Friday, November 20, 2009

What's in a mnemonic?

There are times when you will go around the block sentence- or paragraph-wise to avoid using the word "that."  Having found your way back to the stream of narrative, you will again interrupt yourself when, horror of horrors, you not only use "that," you have done so twice within a paragraph.  In the bargain, you have used "and" as a connective, a habit you picked up back in the day when you were doing your best to imitate the rhythm and style of Ernest Hemingway, even though you had already had face-to-face contact with the man, consequently determining your wish to move as far away from his influences upon you as possible.  For some reason not readily available to your memory, you go to great lengths to avoid beginning a paragraph with the word "one," as in "One of the easiest ways to begin a paragraph..."  

You still wince when you find yourself using the word "accordingly" as a lever to move into some form of logical or emotional conclusion, and are only slightly less discomfited by the discovery that you have used "thus" instead of "accordingly."

Sometimes, when reviewing a page or two of narrative, it seems to you that the "that's" and "ands" and "accordingly's" and "thus's" stick out like the quills of a pissed-off porcupine, your habit words coming back to haunt you as they are not likely to haunt anyone else.  You have other plans for your prose, plans that involve it assuming the personality and intent of a particular character, plans that involve a sense of rhythm, timbre, and not to forget logic.  Your plans also include a sense of emotional layering, the wrapping of a coil about an armature, the gradual build-up of the intensity of a feeling.

True enough, you look to your favorite writers to see how they accomplish such things, but the most grating pain of all is the discovery that you have imitated rather than pushed forth on your own to try to set the desired effect(s) in motion.  Making too much of a thing about originality is in a real sense flinging the doors open to invite the voices of criticism and reproach to speak up while you're trying to compose; if you obsess about originality, you are not writing, you are thinking, you are wearing the colors of self-consciousness, flaunting them at a black-tie dinner, the effect being See how different I am as opposed to See how it is.

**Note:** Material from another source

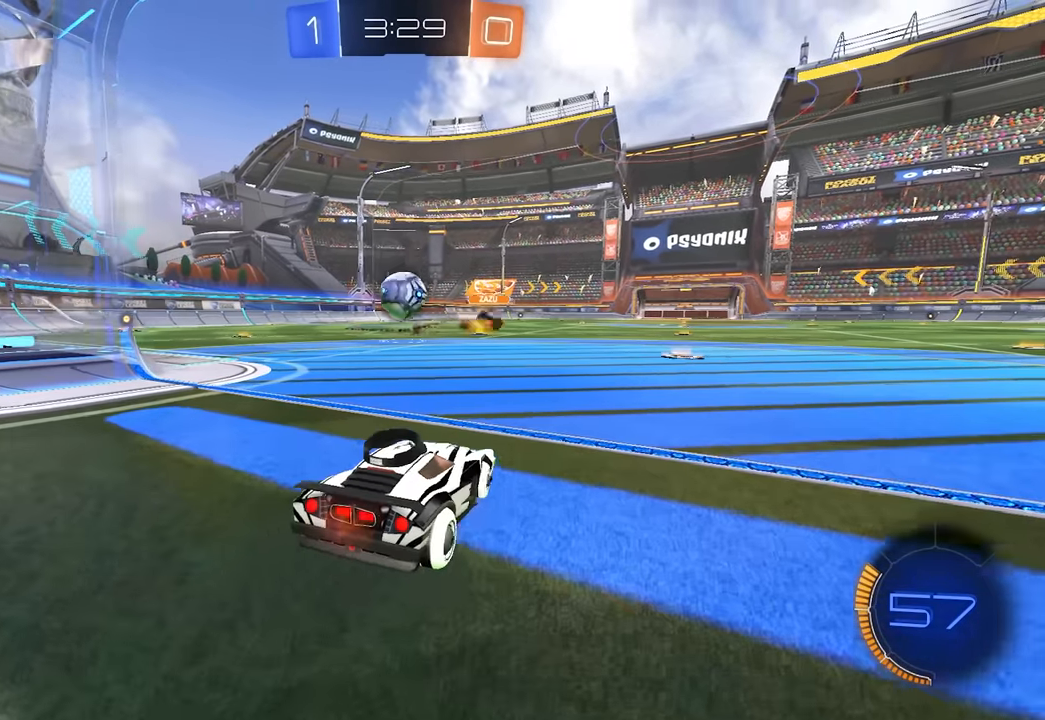
{"keys": ["s"], "mouse": [], "events": [[33, "a", "up"], [117, "a", "down"], [183, "a", "up"], [233, "w", "up"], [450, "s", "down"]]}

These are some of the reasons for keeping thought away from your intent of composition for the most part, investing your characters with a strong measure of intent, then turning them loose on the page or, if the work is nonfiction, defining a purposeful direction where your inquiry and logic are to tread before allowing your uninhibited narrative self off the leash to romp forth.  It may rankle when a reader finds a comparison between you and some other observer of the human condition, but the comparison will have a compliment rather than an instance of spotting imitation.  You can find a way to live with compliment but it is much more difficult to live with imitation.